Pic draws raves from critics, 10-minute standing ovation
VENICE — Paramount Classics has broken the acquisitions drought at this year’s Venice Intl. Film Festival by sealing a multiterritory deal including North America for French director Patrice Leconte’s critically acclaimed comedy-drama “The Man on the Train.”
Par beat two major U.S. distribs that have been circling the film since it premiered in the main Venice competition Tuesday. It closed a deal Thursday that covers the U.S. and English-speaking Canada, Latin America, Australia, New Zealand and South Africa.

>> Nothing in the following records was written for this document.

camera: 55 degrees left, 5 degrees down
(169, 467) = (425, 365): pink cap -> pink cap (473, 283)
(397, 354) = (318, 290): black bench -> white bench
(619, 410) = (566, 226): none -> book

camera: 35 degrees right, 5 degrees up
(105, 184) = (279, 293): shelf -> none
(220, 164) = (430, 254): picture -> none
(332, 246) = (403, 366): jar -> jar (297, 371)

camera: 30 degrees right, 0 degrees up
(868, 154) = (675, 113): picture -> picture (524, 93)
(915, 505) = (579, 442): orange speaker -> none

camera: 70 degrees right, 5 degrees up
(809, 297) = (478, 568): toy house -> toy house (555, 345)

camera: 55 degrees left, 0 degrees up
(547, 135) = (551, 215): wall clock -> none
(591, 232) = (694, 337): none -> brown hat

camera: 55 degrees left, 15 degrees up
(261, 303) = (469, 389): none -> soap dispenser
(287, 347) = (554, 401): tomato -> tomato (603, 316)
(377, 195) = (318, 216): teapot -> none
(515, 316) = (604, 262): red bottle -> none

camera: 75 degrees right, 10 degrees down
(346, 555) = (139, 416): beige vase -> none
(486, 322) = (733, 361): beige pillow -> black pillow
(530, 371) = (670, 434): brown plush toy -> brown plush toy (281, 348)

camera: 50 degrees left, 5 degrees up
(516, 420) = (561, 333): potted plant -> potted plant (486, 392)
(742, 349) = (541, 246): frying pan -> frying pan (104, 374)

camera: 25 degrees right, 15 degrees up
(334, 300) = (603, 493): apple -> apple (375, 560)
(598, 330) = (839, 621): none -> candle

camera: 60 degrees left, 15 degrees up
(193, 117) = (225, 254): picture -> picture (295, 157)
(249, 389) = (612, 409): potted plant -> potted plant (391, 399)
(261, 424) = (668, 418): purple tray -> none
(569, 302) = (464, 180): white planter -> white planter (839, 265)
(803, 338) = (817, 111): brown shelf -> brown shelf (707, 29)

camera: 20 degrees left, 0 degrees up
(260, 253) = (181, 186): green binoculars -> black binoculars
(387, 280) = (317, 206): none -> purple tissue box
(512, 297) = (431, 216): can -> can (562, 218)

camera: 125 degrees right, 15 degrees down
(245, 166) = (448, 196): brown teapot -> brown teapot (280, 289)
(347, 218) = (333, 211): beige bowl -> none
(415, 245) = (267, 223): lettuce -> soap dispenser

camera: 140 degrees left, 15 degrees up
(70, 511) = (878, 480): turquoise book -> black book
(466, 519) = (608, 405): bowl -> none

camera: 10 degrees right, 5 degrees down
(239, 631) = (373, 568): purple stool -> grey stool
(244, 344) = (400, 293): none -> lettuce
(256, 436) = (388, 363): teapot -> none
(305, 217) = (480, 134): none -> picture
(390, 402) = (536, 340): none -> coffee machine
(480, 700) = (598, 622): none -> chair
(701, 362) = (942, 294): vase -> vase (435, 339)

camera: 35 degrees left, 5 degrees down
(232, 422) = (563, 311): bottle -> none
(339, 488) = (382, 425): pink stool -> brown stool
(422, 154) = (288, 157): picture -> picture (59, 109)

“This is our second time working with Patrice, so we’re very excited,” said Ruth Vitale, co-president of Paramount Classics. “We had a wonderful experience doing ‘Girl on the Bridge,’ so we’re really looking forward to working together again.”
The film concerns a talkative retired schoolteacher and a taciturn bank robber who dream of swapping lives. It stars veteran thesp Jean Rochefort in his seventh role for Leconte and legendary French rock singer Johnny Hallyday. Philippe Carcassonne produced with Carl Clifton as U.K. co-producer.
“We’re also thrilled to be in business with Philippe, who’s an amazingly experienced producer and a delight to work with,” added Vitale, who is eyeing an early 2003 U.S. release date.
‘Train’ heads to Toronto
Due for its North American premiere in a Toronto fest gala slot Sept. 12, “The Man on the Train” is one of the most unanimously embraced entries in the Venice competition to date and among the frontrunners for award consideration.
Leconte’s film drew a warm response from critics and a standing ovation lasting almost 10 minutes at the public screening, with the director, Rochefort and Hallyday attending.
Deal was done in Venice by Vitale and Pascal Diot, director of sales for Pathe Intl. Distribution rights also were picked up in Venice for Italy, Spain, Scandinavia and Israel. Pathe’s own distrib arms will release the film in France and the U.K.